Ces précisions permettent d’éviter de débourser des sommes d’argent
additionnelles à celles prévues en cas d’arrêt de la machinerie pour
diverses raisons (bris d’équipement, problèmes de soudure, dégel de
l’équipement si le forage est effectué en hiver, etc.). Ces entrepreneurs sont engagés pour creuser les puits de surface. Ce sont
souvent ces mêmes entrepreneurs qui sont sollicités pour tout type
d’excavations de faible profondeur (généralement inférieure à six mètres)

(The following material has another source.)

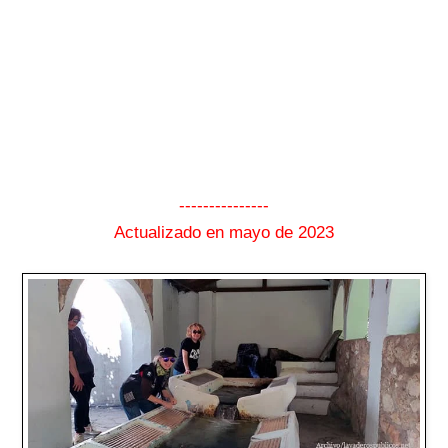
---------------
Actualizado en mayo de 2023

réalisées sur le territoire, notamment pour l’aménagement d’installations
septiques. Ces entrepreneurs sont présents dans la grande majorité des
localités du Québec et réalisent fréquemment de tels travaux. Les secteurs
où les matériaux granulaires apparaissent en surface et où la nappe d’eau
souterraine est peu profonde sont les plus propices à ce type d’ouvrage de
captage. Comme dans le cas précédent, il serait souhaitable qu’un contrat lie les
parties impliquées dans l’aménagement d’un puits de surface. Cependant,
étant donné que ce type de captage est relativement simple à aménager (dans
des matériaux granulaires et à faible profondeur), il ne requiert pas autant
d’équipement que dans le cas précédent. C’est donc sur la base d’un tarif
horaire qui inclut la machinerie et la main-d’œuvre que les travaux
devraient être facturés, les matériaux utilisés étant bien sûr facturés en
sus. Le ministère de l’Environnement du Québec possède une banque de données (Système
d’informations hydrogéologiques, SIH) dans laquelle sont répertoriés les
rapports de forage transmis annuellement par les puisatiers en vertu du
Règlement sur le captage des eaux souterraines. Ainsi, peu importe la
région où se trouve le projet de captage, les informations relatives aux
puits tubulaires peuvent être obtenues en s’adressant au ministère de l’Environnement
du Québec. Les sources d’information sont donc multiples et le recoupement de ces
données permet de dégager un portrait général relativement fiable de
disponibilité et de la qualité de l’eau souterraine dans le secteur
d’intérêt. Cette recherche permettra de mieux guider la citoyenne et le
citoyen sur le type de captage qu’il pourrait privilégier.